Saved entries
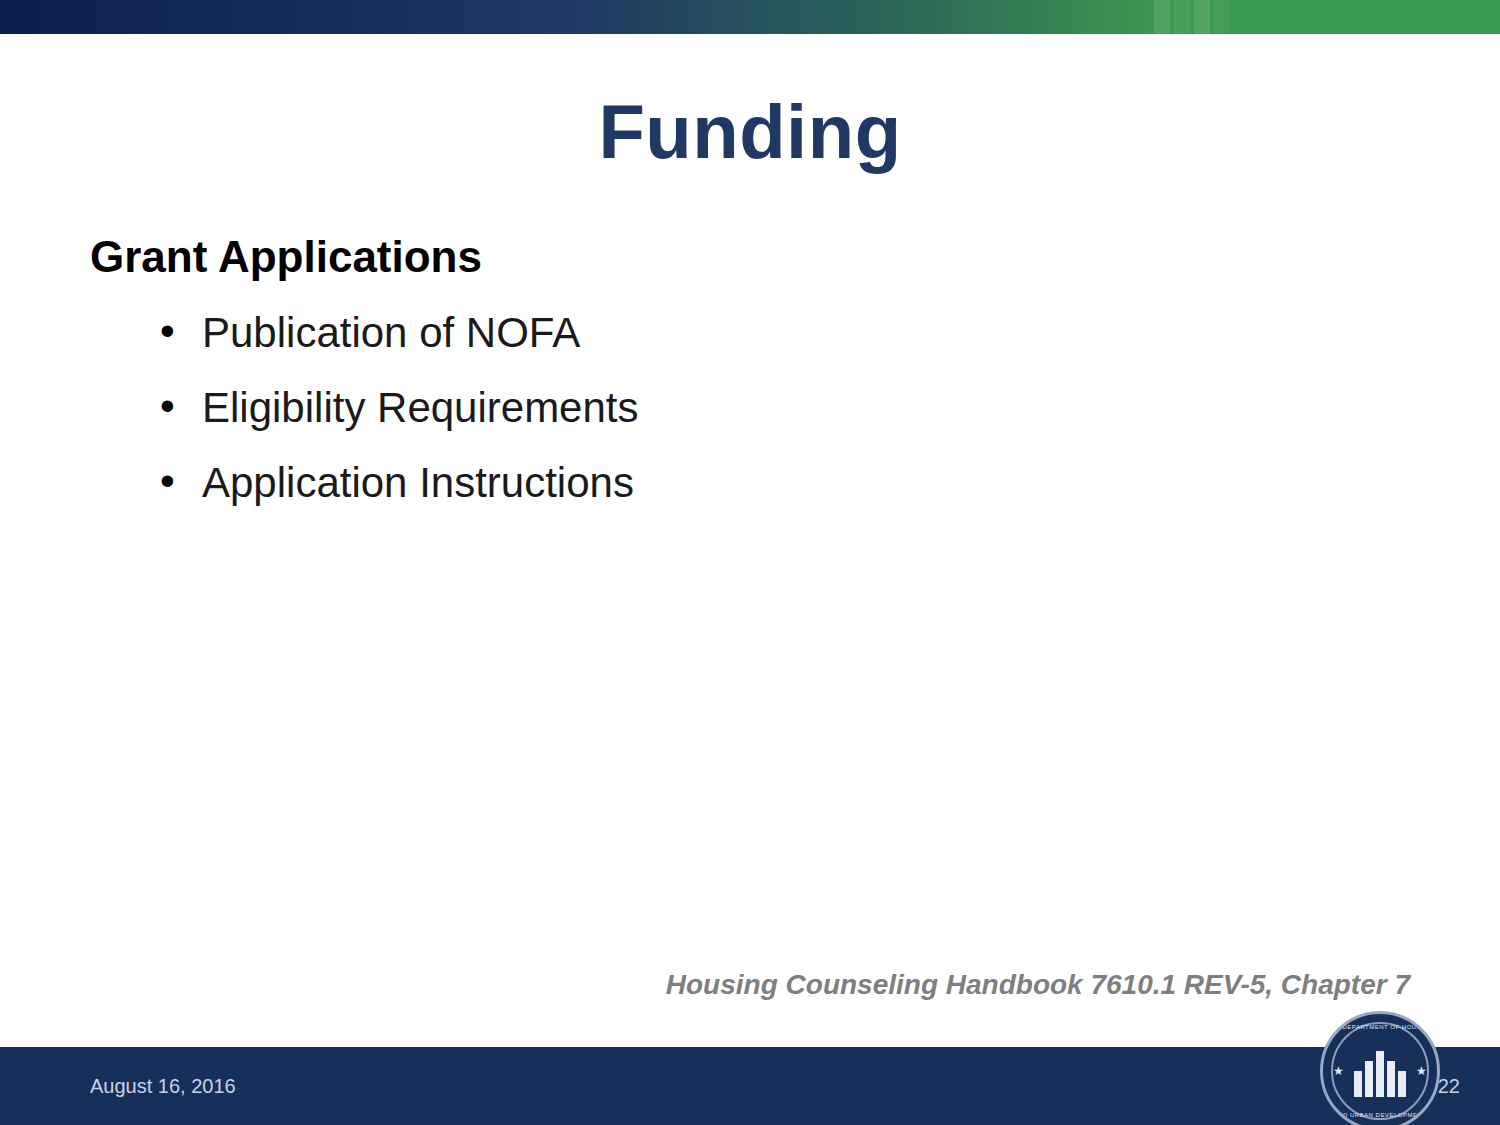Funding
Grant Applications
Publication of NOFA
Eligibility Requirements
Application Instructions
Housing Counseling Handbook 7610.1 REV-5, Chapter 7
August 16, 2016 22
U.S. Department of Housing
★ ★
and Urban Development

Task directions → Output exactly the lines from the one containing "Grant Applications" through the last line of the records, both included. Output nothing else.

Exercise response →
Grant Applications
Publication of NOFA
Eligibility Requirements
Application Instructions
Housing Counseling Handbook 7610.1 REV-5, Chapter 7
August 16, 2016 22
U.S. Department of Housing
★ ★
and Urban Development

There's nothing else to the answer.